We informeren u dikwijls over de Wet Toekomst Pensioenen. Maar we hebben ook te maken met andere wetgeving. We zetten de wetsvoorstellen op een rijtje.
Bij pensionering mag een deelnemer 10% van het ouderdomspensioen in één keer opnemen, maar niet in combinatie met hoog/laag-constructie. Het pensioenfonds móet dit aanbieden.
Het wetsvoorstel wordt tweede kwartaal 2022 ingediend. De inwerkingtreding is beoogd op 1 januari 2023.
Anticipatie begint al zes maanden voor pensionering. Omdat er nog geen wetgeving is, moet het pensioenfonds dit voorbereiden op basis van een brief van SZW over het moment van uitbetaling.
Het pensioenfonds moet zorgvuldige keuzebegeleiding voorbereiden met duidelijke informatie over de gevolgen van de keuze, bijvoorbeeld voor toeslagen en latere pensioenuitkeringen.
Het nabestaandenpensioen wordt bij alle pensioenfondsen geüniformeerd om gaten in dekking te voorkomen. De hoofdregels worden:
De uniformering van het nabestaandenpensioen is onderdeel van Wet Toekomst Pensioenen. De inwerkingtreding is beoogd op 1 januari 2023.
In de Wet Toekomst Pensioenen wordt een ruimer partnerbegrip gehanteerd dan in de wet pensioenverdeling bij echtscheiding.
Het wetsvoorstel voorziet in een verruiming van de definitie van partner of gezamenlijke huishouding.
N.B. De keuze om wel of geen nabestaandenpensioen in de pensioenregeling op te nemen en, zo ja, de hoogte ervan wordt bepaald door sociale partners.
De ex-partner krijgt een eigen pensioenrecht (conversie), zodat er geen afhankelijkheid meer is van de ex-partner. De standaardverdeling wordt 50% van het tijdens het huwelijk opgebouwde ouderdomspensioen plus partnerpensioen.
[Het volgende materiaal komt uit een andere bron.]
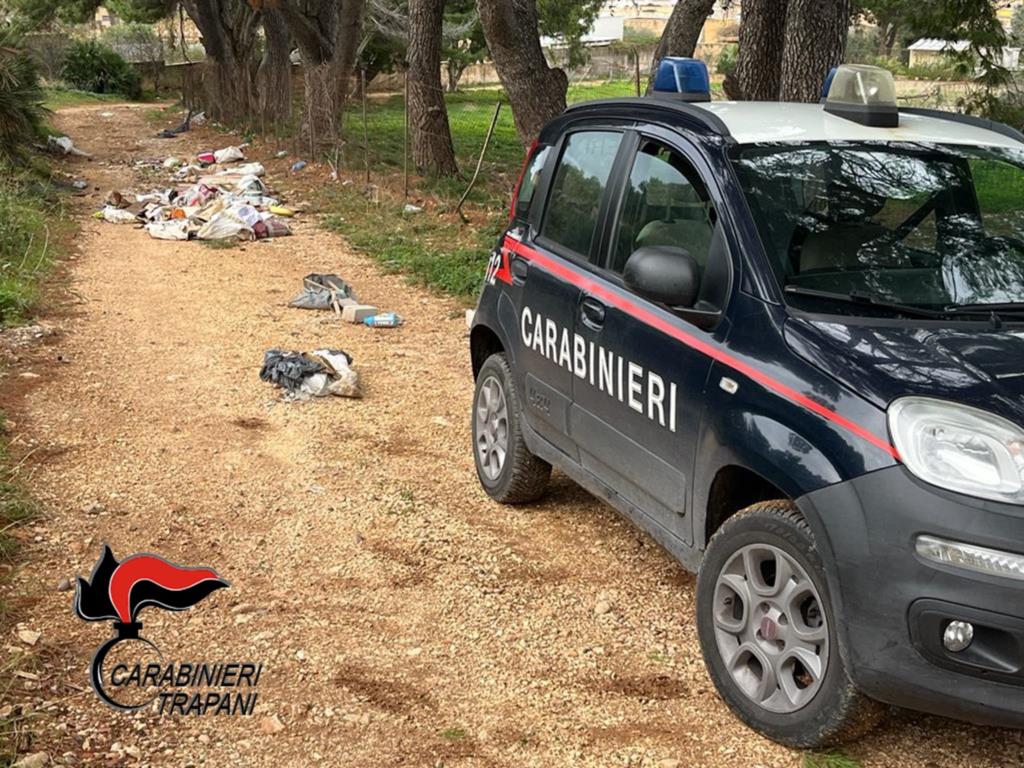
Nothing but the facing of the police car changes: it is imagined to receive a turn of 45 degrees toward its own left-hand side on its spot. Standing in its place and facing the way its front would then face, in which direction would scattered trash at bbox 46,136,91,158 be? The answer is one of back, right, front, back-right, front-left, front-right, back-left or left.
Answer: back-left

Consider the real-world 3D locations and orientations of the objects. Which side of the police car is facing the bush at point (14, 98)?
back

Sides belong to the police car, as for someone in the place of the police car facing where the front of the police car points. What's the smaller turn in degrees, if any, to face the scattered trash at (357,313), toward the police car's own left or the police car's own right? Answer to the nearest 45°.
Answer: approximately 180°

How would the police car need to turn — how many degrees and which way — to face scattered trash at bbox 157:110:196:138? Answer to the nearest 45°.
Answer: approximately 180°

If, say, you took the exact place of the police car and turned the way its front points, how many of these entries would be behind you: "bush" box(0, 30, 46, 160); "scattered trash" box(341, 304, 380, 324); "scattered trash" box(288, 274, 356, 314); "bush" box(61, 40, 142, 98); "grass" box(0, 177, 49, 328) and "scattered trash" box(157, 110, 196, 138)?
6

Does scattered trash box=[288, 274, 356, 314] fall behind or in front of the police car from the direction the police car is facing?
behind

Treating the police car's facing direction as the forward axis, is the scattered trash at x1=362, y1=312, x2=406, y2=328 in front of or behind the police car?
behind

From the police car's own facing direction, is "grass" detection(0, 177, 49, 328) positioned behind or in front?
behind

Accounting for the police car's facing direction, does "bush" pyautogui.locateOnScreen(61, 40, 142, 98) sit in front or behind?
behind

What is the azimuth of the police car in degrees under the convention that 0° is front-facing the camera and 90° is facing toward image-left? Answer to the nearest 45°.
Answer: approximately 315°
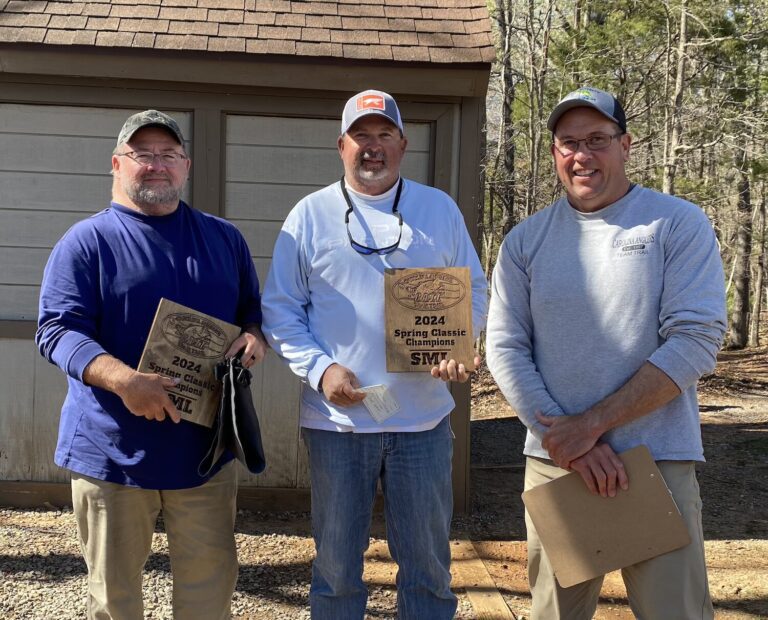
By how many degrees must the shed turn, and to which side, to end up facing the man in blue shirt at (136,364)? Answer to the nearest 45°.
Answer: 0° — it already faces them

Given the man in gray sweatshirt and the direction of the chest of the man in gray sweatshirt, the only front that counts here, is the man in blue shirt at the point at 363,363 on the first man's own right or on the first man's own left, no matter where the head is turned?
on the first man's own right

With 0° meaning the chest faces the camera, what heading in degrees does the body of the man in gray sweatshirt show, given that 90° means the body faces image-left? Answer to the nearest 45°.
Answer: approximately 0°

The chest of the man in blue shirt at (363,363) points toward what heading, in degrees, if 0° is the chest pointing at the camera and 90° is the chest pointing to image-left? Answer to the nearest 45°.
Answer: approximately 0°

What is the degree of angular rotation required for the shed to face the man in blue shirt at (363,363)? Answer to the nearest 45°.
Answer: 0° — it already faces them

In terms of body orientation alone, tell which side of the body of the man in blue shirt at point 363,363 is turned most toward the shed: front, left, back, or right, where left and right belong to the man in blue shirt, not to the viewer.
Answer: back

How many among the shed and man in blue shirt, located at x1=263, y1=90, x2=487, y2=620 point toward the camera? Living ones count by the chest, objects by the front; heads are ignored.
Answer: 2

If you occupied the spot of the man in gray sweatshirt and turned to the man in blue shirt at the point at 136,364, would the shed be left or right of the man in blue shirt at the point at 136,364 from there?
right
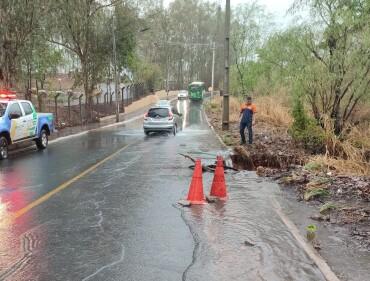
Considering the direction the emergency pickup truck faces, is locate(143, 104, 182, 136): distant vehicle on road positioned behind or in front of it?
behind

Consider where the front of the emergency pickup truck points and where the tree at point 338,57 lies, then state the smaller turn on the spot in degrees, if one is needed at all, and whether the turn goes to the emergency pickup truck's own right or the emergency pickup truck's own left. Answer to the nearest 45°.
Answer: approximately 135° to the emergency pickup truck's own left

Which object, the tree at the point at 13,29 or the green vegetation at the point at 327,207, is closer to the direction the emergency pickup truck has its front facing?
the green vegetation

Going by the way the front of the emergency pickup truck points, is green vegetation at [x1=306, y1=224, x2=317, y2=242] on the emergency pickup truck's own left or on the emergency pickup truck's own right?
on the emergency pickup truck's own left
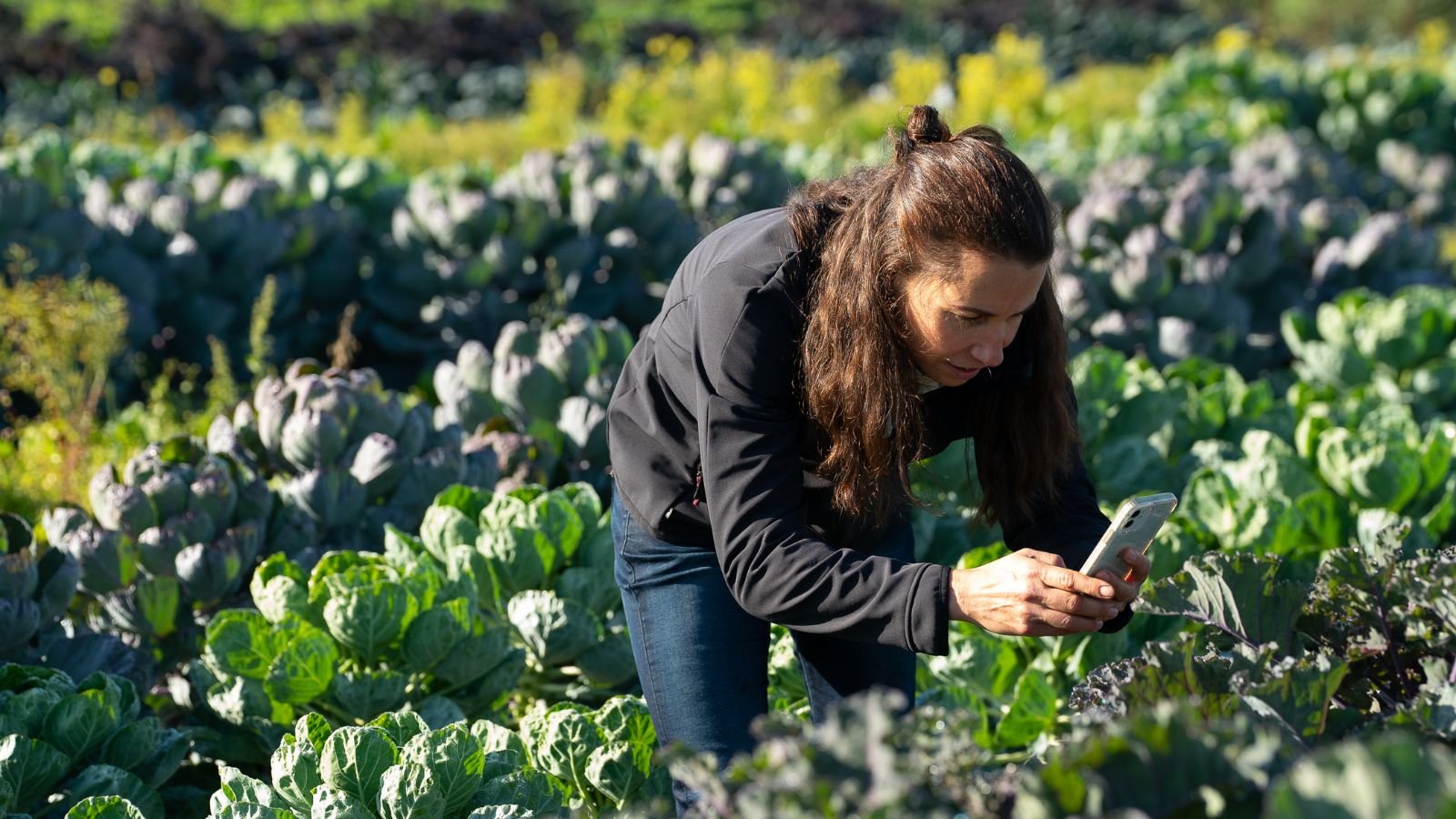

Het bijzonder partnerpensioen gaat door conversie op in het eigen recht op partnerpensioen.
Het wetsvoorstel is in behandeling in de Tweede Kamer. De inwerkingtreding is beoogd op 1 juli 2022.
Er ontstaat verschil in behandeling: de nieuwe wet zal niet gelden voor stellen die wel samenwonen, maar niet zijn getrouwd of geregistreerd partner zijn.
De uitvoering is zeer complex door mogelijke keuzes. Dit vraagt om aandacht voor de begeleiding bij deze keuzes.
Kleine pensioenaanspraken mogen automatisch worden overgedragen naar een andere pensioenuitvoerder. Het doel is verlaging van administratieve lasten van het pensioenfonds.
De wetswijziging ligt met gewenste aanpassingen bij de Tweede Kamer. De inwerkingtreding is zo spoedig mogelijk beoogd.
Dit voorstel vraag aandacht van het Pensioenfonds voor het realiseren van de overdrachten.
In het Pensioenakkoord zijn afspraken gemaakt over pensioensparen door zelfstandigen. Het wordt wenselijk geacht om te bezien hoe de pensioenopbouw onder zelfstandigheden kan worden gestimuleerd. Dit wordt door experimenteerwetgeving gestimuleerd.
PFZW heeft de zzp-pilot gestaakt.
De geboden experimentwetgeving is niet voldoende passend.
Voortgaande discussie over onderscheid ‘echte’ zzp’ers en ‘pseudo-werknemers’, mede naar aanleiding van het rapport van de Commissie Borstlap en van jurisprudentie.
Tijdelijke regeling (2021 t/m 2025) vervroegde uittreding tot maximaal 3 jaar vóór AOW-leeftijd, waarbij werkgever geen eindheffing betaalt.
Deze wetgeving is in werking getreden. Er bestaan inmiddels afspraken in diverse cao’s.
Pensioenopbouw en de dekking voor nabestaanden stopt bij de beëindiging van het dienstverband. Er is geen vrijwillige voortzetting van de pensioenopbouw mogelijk.
De door het voorstel beoogde maximum uitkering ter hoogte van netto-AOW is niet altijd voldoende voor het levensonderhoud. Dit kan leiden tot aanvragen van vervroegd ouderdomspensioen waardoor het levenslange ouderdomspensioen vervolgens daalt. Dit vereist zorgvuldige invulling van de zorgplicht van het pensioenfonds.